The Queen and Duke of Edinburgh, and Princess Anne, the Princess Royal have also watched football games in Canada, Princess Anne attending the Vanier Cup in 1979. The first for the Queen and Duke was in 1951. The one hundredth Grey Cup in 2012 (there was no competition for four years, 1916-1919, during and immediately after World War I) coincided with the Queen’s Diamond Jubilee. Her Majesty therefore sent a message to those attending the historic game,
It is with great pleasure that I extend my sincere best wishes to all Canadians as they prepare to mark the 100th Grey Cup – a trophy first donated by Earl Grey in 1909 who served with distinction and pride as Governor-General of Canada from 1904 to 1911.
I note with some interest that, on the same weekend that the championship game of the Canadian Football League is being played in Toronto, the city will also play host to the Canadian inter-university sport football contest. The winning team will be the recipient of the Vanier Cup, which is named after another distinguished Governor-General – Major-General Georges Vanier. In this way, the link between the Canadian Crown and Canadian football is particularly meaningful – especially in this year when the 100th Grey Cup coincides with my Diamond Jubilee as Queen of Canada.
I wish all teams, players and fans a most enjoyable weekend.
The most spectacular of all sporting events in Canada is without doubt the horse race that bears the Sovereign’s personal patronage – the Queen’s Plate (the King’s Plate from 1901 through 1951). It is the oldest continuously run race in North America, and has preserved a style and dignity that is too often missing in today’s world.
One wonders whether Queen Victoria could visualise the future when, in 1860, she granted her name, a plate and fifty guineas as a prize to a horse race to be held on her birthday and run at the small provincial city of Toronto in Canada West. Now it is held on a Saturday late in June or early in July, a date that allows more time for the contesting horses to develop and train in Canada’s short racing season. The venue is the magnificent Woodbine Park situated in Etobicoke, in the northwest end of the metropolis that is modern Toronto.
The race is frequently attended by royalty or the Queen’s representative in Canada or Ontario. Members of the Royal Family have been present for eighteen Plates. A reigning Sovereign has attended on five occasions. King George VI was the first, in 1939, and Queen Elizabeth II, accompanied by the Duke of Edinburgh, has attended four times, in 1959, 1973, 1993 and 2010. Queen Elizabeth The Queen Mother attended more Plates than any other member of the Royal Family, being present for eight (1939 with the King, 1962, 1965, 1974, 1979, 1981, 1985 and 1989). Prince Arthur, Duke of Connaught (son of Queen Victoria) and the Duchess of Connaught attended twice, in 1912 and 1914. The Duke and Duchess of Kent (1975), the Duke and Duchess of York (1987), Princess Margaret (1988) and Prince and Princess Michael of Kent (2002) were the other royals who have attended
The 1973 Plate was characteristic of Plate day when royalty is present. More than forty thousand persons jammed Woodbine, which awaited its grand day under threatening skies. The rains held off, however, and “Queen’s weather” prevailed when Her Majesty arrived.
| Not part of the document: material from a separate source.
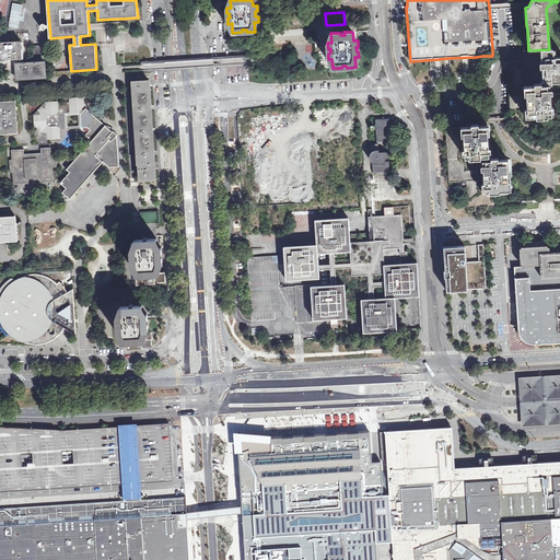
[(0,60),(6,60),(6,58),(22,57),(21,43),(0,43),(0,60)]
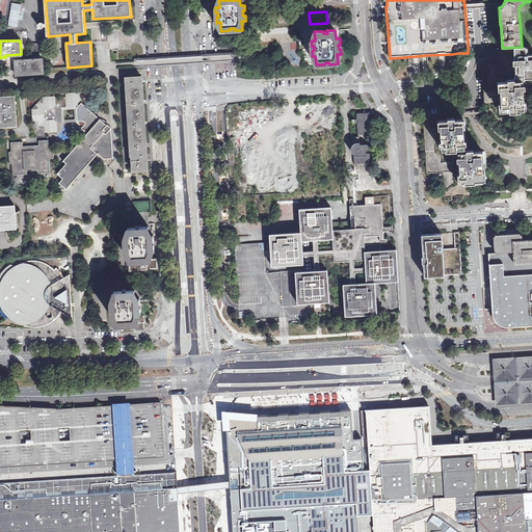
[(498,58),(499,78),(524,77),(524,72),(521,72),(520,51),(522,51),(522,48),(522,47),(502,48),(497,48),(497,49),(497,53),(498,58)]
The surroundings, the participants and the spectators all added to the colour of the day. The crowd’s attire ranged from the traditional top hat and morning-coats for men and summer dresses, hats and white gloves for women, to unisex jeans and T-shirts. The Royal Box had been freshly painted, polished and decked out in bunting.
Everyone’s attention was focused as the Queen and Duke of Edinburgh arrived in front of the grandstand, their open landau accompanied by a Sovereign’s Escort of the Governor General’s Horse Guards, the regimental band providing the music. The Guards were magnificent – men and horses models of discipline and dignity as they passed the Royal Box in review. The sun glistened off their helmets and the pennants on their lances fluttered in the breeze. It was hard not to be moved by such a sight and the crowd responded enthusiastically.
Later, as the race itself approached, the competing horses stepped onto the track to the strains of “The Maple Leaf Forever” as Canada’s Queen looked on. Her Majesty noted with a critical eye that the escort ponies, which originally accompanied jittery horses, but on that day accompanied nearly all the contestants, were unnecessary and cluttered the procession. A result of her remark was that, although the escort ponies continued to be used at future Plates, their riders wore a uniform jacket to smarten up the procession.
After the race was over and Her Majesty presented the trophies to the winning owner, trainer and jockey, the Horse Guards returned. The crowd enthusiastically sang “God Save The Queen” and, as the royal couple departed in their landau, the crowd joined the Honorary Chairman of the Ontario Jockey Club, Mr E.P. Taylor, in “three cheers for Her Majesty”.
The procession left the track and Canada’s most spectacular annual day of pageantry was over. Every year since, eleven times in the presence of the Queen or members of her family, other crowds have gathered to watch other horses run for the fifty guineas. It is a day that has managed to adapt while remaining the same, and, each year, Canada is the richer for it.
One should not think that the Crown has only concerned itself with professional or national championships. It has also recognised the need to promote excellence in young people. A major example of this is the Duke of Edinburgh’s Award Scheme. The Award Scheme was begun in 1956 through the personal interest of Prince Philip, who played an active role in its development and operations for many years as its Chairman in the United Kingdom and its International Chairman. He remains the Patron of the Award Scheme.
The objectives of the Award Scheme are to encourage young people to grow by competing against themselves rather than against others and to bridge the generation gap by requiring young people to work with an adult in each endeavour. The Award Scheme involves both girls and boys between the ages of 14 and 25, and the activities range from photography, home management and canoeing to community service work. While, therefore, not limited to sports, physical recreation and adventurous journey are two of the four sections of required activities. The other two are service and skills. Gold, silver and bronze level awards are presented to successful participants.
The Award Scheme spread from Britain to include many countries of the Commonwealth. In Canada almost forty thousand youngsters are now involved at any one time. The Governor-General is Chairman of the Award Scheme in Canada and he and the Lieutenant-Governors often present the awards.
Prince Philip maintained an active role in the Commonwealth aspect of the Award Scheme as well as his role in the United Kingdom. He chaired Commonwealth-wide meetings, and he, or another member of the Royal Family, presented the gold awards whenever possible. The Duke’s international role has been taken over by his son, Prince Edward, Earl of Wessex, who has been a trustee of the United Kingdom Award Scheme and the International Foundation since 1988 and Chairman of the International Council of the Award Scheme since 1996. The Earl comes to Canada regularly and includes Duke of Ediburgh’s Award Scheme events in his programme. Often it is the Scheme itself which brrings the Prince to Canada.
An article such as this can only touch upon so vast a topic as the Crown’s sporting heritage in Canada. It must be characterised as much by what it leaves out as by what it includes, and even those areas discussed have only been glimpsed. This very limitation speaks to the extent of the influence the Royal Family and the Sovereign’s representatives have exerted on the sporting scene in Canada.
The story is one that can never be completely told because it is a story without an ending. Present and future members of the Royal Family and succeeding governors of Canada and its provinces will in turn add their chapters as their predecessors have done, and Canada will continue to be enriched by their efforts.